▸ **SOURCE MATERIAL**:
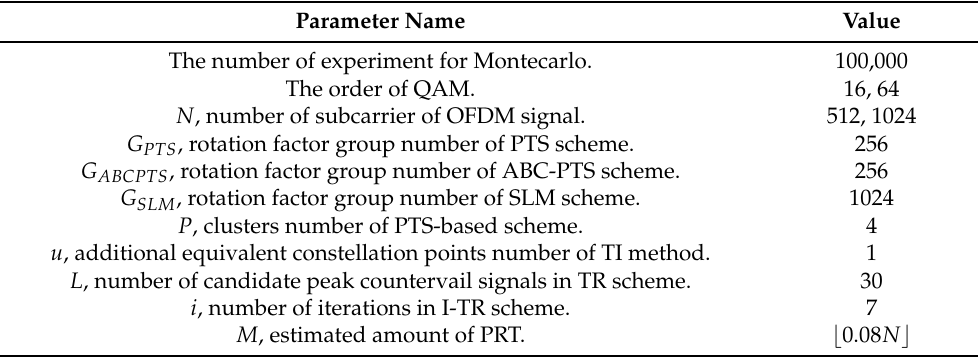
Table 2. Simulation scenario and related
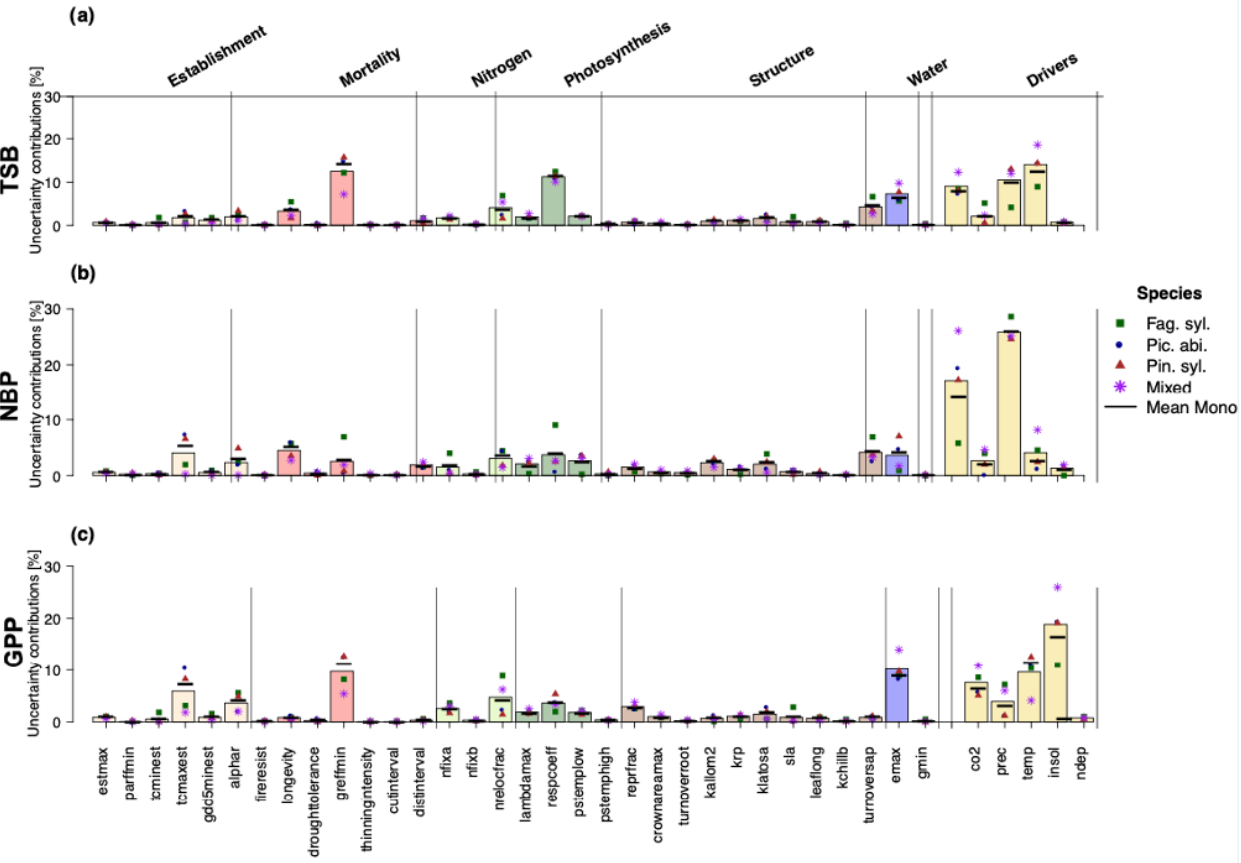
Figure 2. Uncertainty contributions in percent of the individual parameters and environmental drivers regarding (a) total standing biomass, (b) net biome productivity, and (c) gross primary production showed no strong differences between Fag. syl. (green squares), Pic. abi. (blue circles), and Pin. syl. (red triangles) and were stronger for monospecific stands than mixed stands (purple asterisks). The height of the bars reflects the mean over monospecific and mixed stands. Positive values for points and bars indicate a positive and negative values a negative relationship with the corresponding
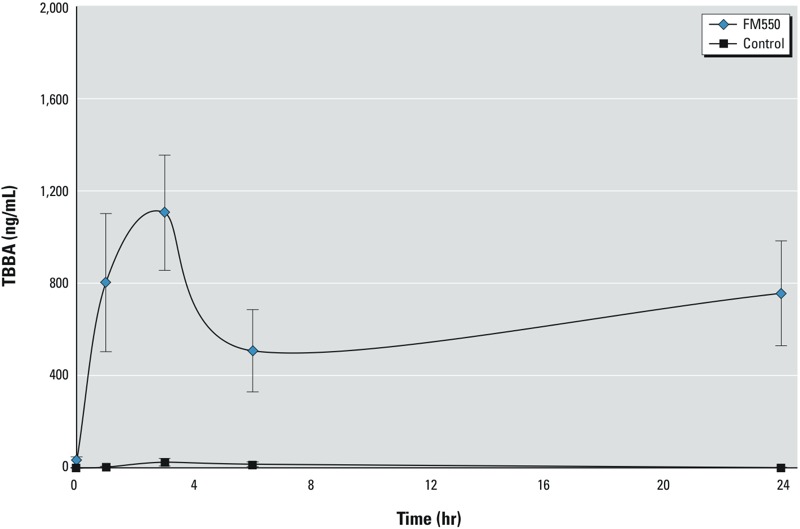
Mean (± SE) TBBA in urine samples from adult female rats administered either 1 mg FM550 or ethanol vehicle (control) one time via a treat pellet; n = 6/treatment group. TBBA concentrations were measured at 1, 3, 6, and 24 hr after treatment (time zero).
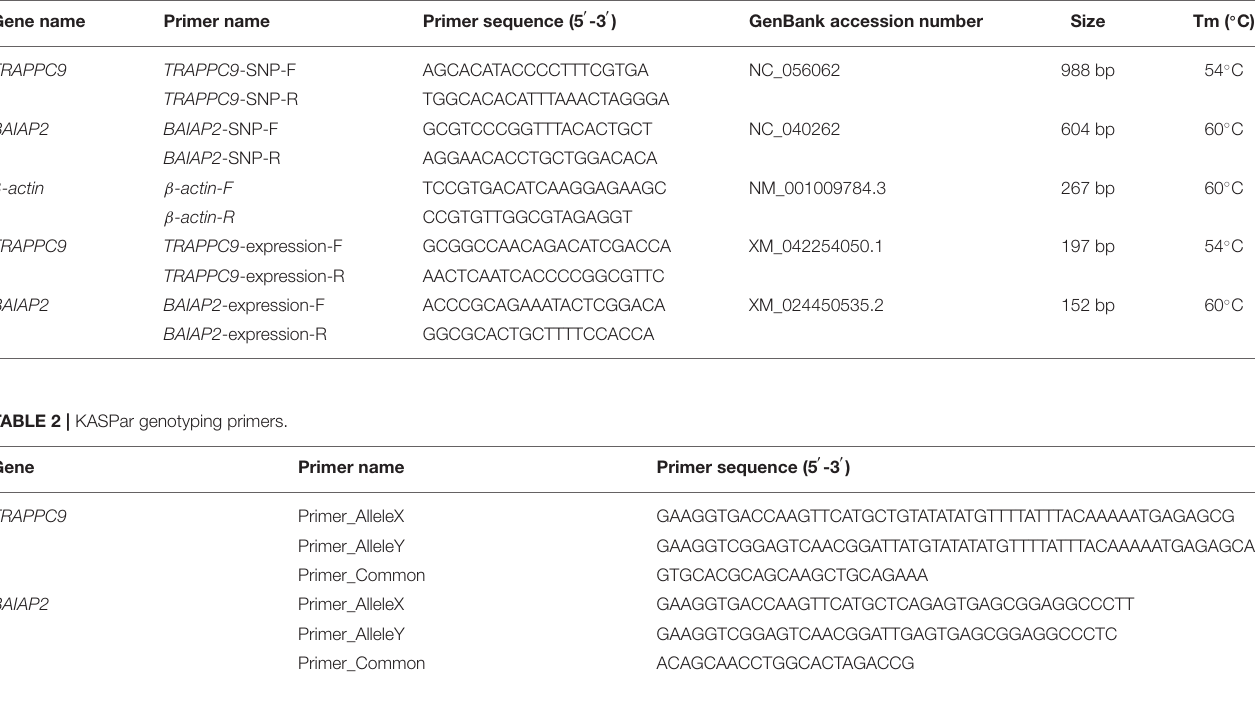
( Table 1 ). Using mixed DNA (n = 20), the PCR products were sequenced using Sanger sequencing to determine the SNPs of TRAPPC9 and BAIAP2 . The PCR reaction (35 µ L) included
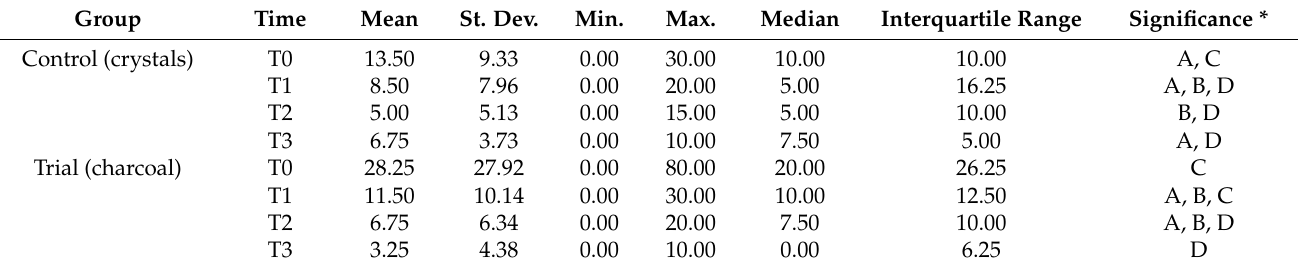
Table 5. Descriptive statistics of BoP, and significant intragroup and intergroup differences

▸ **DIRECTIONS**: Set down the material above exactly as written, but not the pictures.

▸ **EXERCISE ANSWER**:
Table 2. Simulation scenario and related
Figure 2. Uncertainty contributions in percent of the individual parameters and environmental drivers regarding (a) total standing biomass, (b) net biome productivity, and (c) gross primary production showed no strong differences between Fag. syl. (green squares), Pic. abi. (blue circles), and Pin. syl. (red triangles) and were stronger for monospecific stands than mixed stands (purple asterisks). The height of the bars reflects the mean over monospecific and mixed stands. Positive values for points and bars indicate a positive and negative values a negative relationship with the corresponding
Mean (± SE) TBBA in urine samples from adult female rats administered either 1 mg FM550 or ethanol vehicle (control) one time via a treat pellet; n = 6/treatment group. TBBA concentrations were measured at 1, 3, 6, and 24 hr after treatment (time zero).
( Table 1 ). Using mixed DNA (n = 20), the PCR products were sequenced using Sanger sequencing to determine the SNPs of TRAPPC9 and BAIAP2 . The PCR reaction (35 µ L) included
Table 5. Descriptive statistics of BoP, and significant intragroup and intergroup differences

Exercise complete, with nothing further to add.